Actor, director, and screenwriter Scott Prendergast and movie producer Bonnie Timmerman met with Crown Heights Mediation Center staff and residents to discuss Black and Jewish relationships in an effort to do research on an upcoming film. The film will be based on a true story about a young African American performer who must recover from a head injury in a Jewish old age home. Bonnie and Scott took a brief tour of Kingston Avenue and talked with residents from different backgrounds gathering the unique perspectives of residents in Crown Heights.
Monday, February 23, 2009
Since January 9th, the Crown Heights Community Mediation Center has been working with a phenomenal group of young women at Paul Robeson High School through the Organization of Young Women's Rites-of-Passage Program. Rites-of-Passage is a womanhood development program that helps young women develop a positive self-image by addressing issues that arise as girls move into womanhood.

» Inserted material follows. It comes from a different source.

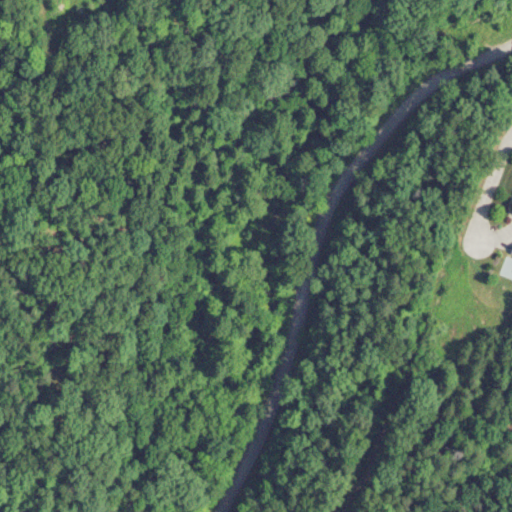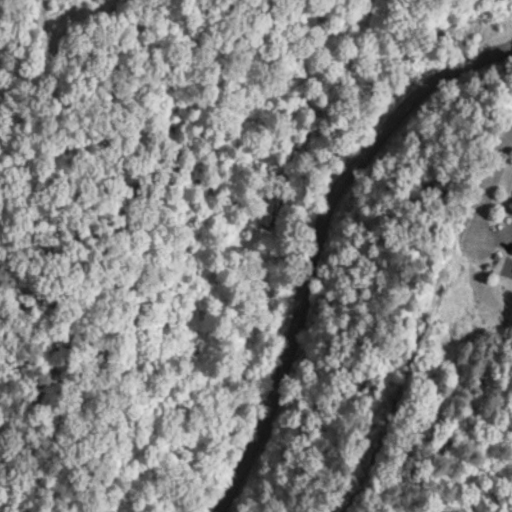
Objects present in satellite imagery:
road: (467, 187)
building: (504, 198)
road: (325, 241)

On January 28 the Crown Heights Community Mediation Center launched the Youth Entrepreneurship Program with the superstar 6th grade class at Middle School 334 for Academic and Social Excellence. Together, we'll be starting a business! Through a hands on approach, the Youth Entrepreneurship Program is designed to teach young people the skills needed to start a business, and allow them to see the connection between entrepreneurship and solving neighborhood problems.

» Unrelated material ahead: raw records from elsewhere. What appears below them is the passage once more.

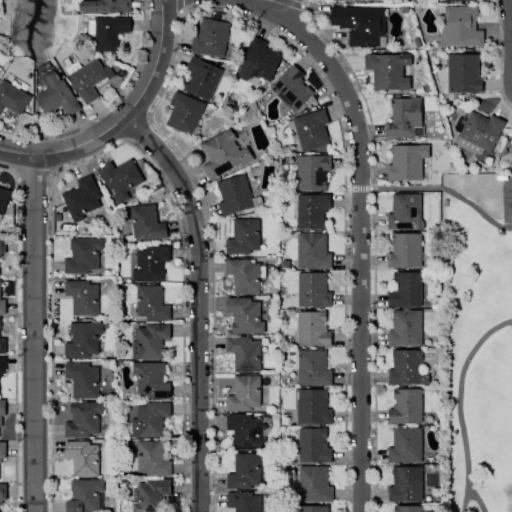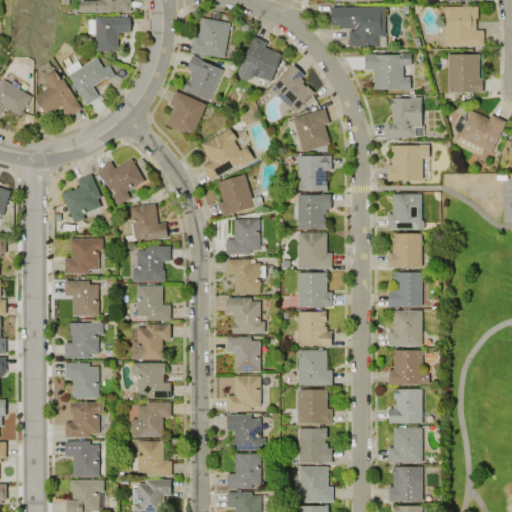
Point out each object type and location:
building: (341, 0)
building: (461, 0)
road: (289, 4)
building: (104, 5)
building: (105, 5)
road: (508, 19)
building: (360, 23)
building: (361, 24)
building: (461, 26)
building: (461, 26)
building: (107, 31)
building: (109, 31)
building: (211, 37)
building: (210, 38)
building: (258, 60)
building: (259, 60)
building: (388, 69)
building: (388, 70)
building: (463, 72)
building: (463, 72)
building: (85, 77)
building: (201, 77)
building: (86, 78)
building: (202, 78)
building: (292, 87)
building: (292, 87)
building: (56, 95)
building: (57, 95)
building: (12, 97)
building: (12, 97)
building: (184, 112)
building: (184, 113)
building: (404, 116)
building: (404, 118)
road: (124, 122)
building: (311, 128)
building: (311, 129)
building: (479, 132)
building: (479, 132)
building: (223, 153)
building: (223, 154)
building: (406, 161)
building: (406, 161)
building: (312, 171)
building: (312, 171)
building: (120, 178)
building: (120, 178)
building: (234, 195)
building: (235, 195)
building: (3, 198)
building: (3, 198)
building: (81, 198)
building: (82, 198)
park: (506, 202)
building: (311, 209)
building: (312, 210)
building: (405, 211)
building: (405, 211)
road: (365, 222)
building: (145, 223)
building: (146, 223)
building: (244, 236)
building: (244, 236)
building: (2, 244)
building: (2, 244)
building: (313, 250)
building: (405, 250)
building: (405, 250)
building: (312, 251)
building: (82, 255)
building: (83, 255)
building: (149, 262)
building: (150, 263)
building: (244, 274)
building: (244, 275)
building: (312, 289)
building: (405, 289)
building: (406, 289)
building: (313, 290)
building: (82, 296)
building: (82, 296)
road: (504, 299)
building: (151, 302)
building: (151, 302)
road: (198, 304)
building: (2, 305)
building: (2, 306)
building: (245, 315)
building: (245, 315)
building: (312, 328)
building: (312, 328)
building: (405, 328)
building: (405, 328)
road: (33, 335)
building: (83, 339)
building: (83, 339)
building: (150, 340)
building: (150, 340)
park: (480, 340)
building: (2, 343)
building: (2, 345)
building: (244, 352)
building: (245, 353)
building: (2, 364)
building: (2, 365)
building: (313, 367)
building: (313, 367)
building: (406, 367)
building: (407, 368)
building: (82, 379)
building: (82, 379)
building: (151, 379)
building: (151, 379)
building: (243, 393)
building: (244, 393)
building: (313, 406)
building: (313, 406)
building: (406, 406)
building: (406, 406)
building: (2, 409)
building: (1, 412)
building: (83, 418)
building: (150, 418)
building: (83, 419)
building: (149, 419)
park: (497, 420)
building: (245, 431)
building: (245, 431)
building: (313, 445)
building: (313, 445)
building: (405, 445)
building: (405, 445)
building: (2, 449)
building: (2, 449)
building: (82, 457)
building: (82, 457)
building: (151, 458)
building: (151, 458)
building: (245, 470)
building: (245, 471)
park: (498, 482)
building: (405, 483)
building: (313, 484)
building: (313, 484)
building: (406, 484)
building: (2, 491)
building: (3, 491)
building: (84, 495)
building: (84, 495)
building: (150, 495)
building: (151, 495)
building: (243, 501)
building: (243, 501)
road: (477, 502)
building: (312, 508)
building: (312, 508)
building: (407, 508)
building: (408, 508)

Thursday, February 5, 2009
We Are All Brooklyn in cooperation with Project CARE, Brooklyn College Conference Center, and The Foundation Center are presenting an event about fundraising during difficult economic times. Susan Shiroma, the Senior Librarian at The Foundation Center will present on the topic on Wednesday, February 25th, 2009. The event will be held at Brooklyn College Conference Center East 27th St. and Campus Rd., The Penthouse Brooklyn, NY 11210. Registration begins at 8:30am, and the event will run from 9:00am-12:00pm. There is a $10 fee that can be paid at the event. Please register here: www.communityuplink.net/
Tuesday, February 3, 2009
The Crown Heights Community Mediation Center now has an Access NYC computer terminal. This new service will help community members learn if they are eligible for over 35 different city, state, and federal human service benefits programs at one time. New Yorkers can access this information in one of seven languages, English, Spanish, Haitian-Creole, Arabic, Russian, Chinese, or Korean. If you or someone you know is interested, please call 718-773-6886 to make an appointment with a Mediation Center staff member who can help you through the process of beginning an application for a variety of public benefit programs. Once you find out which programs you are eligible for, you can print out the application and the agency office locations where you are able to file the applications.
Monday, February 2, 2009
On Thursday, January 29th, 2009, our very own Amy Ellenbogen, Project Director of the Crown Heights Community Mediation Center, spoke at the 20th Rabbi Marshall T. Meyer Interfaith Retreat on Social Justice Confronting Hate Crimes. This event was meant for religious leaders who can play an important role in reporting and addressing hate crimes. The retreat addressed a myriad of different issues surrounding hate crimes, including: identifying what is a hate crime & how to recognize it, how religious leaders can work with city agencies and other non-profits to report and address hate crime incidents as soon as they happen, how religious communities are both targeted for hate crimes, but also can also have individual perpetrators that abuse religion to justify attacking those who are different, and how religious leaders can offer a unique response by working together and fulfilling the faith-based, moral imperative to respond with both justice and compassion. Amy spoke on a panel with a detective from the NYPD Hate Crime Task Force, Matthew T. Lattimer from the US Department of Justice Community Relations Service, and Amardeep Singh from The Sikh Coalition.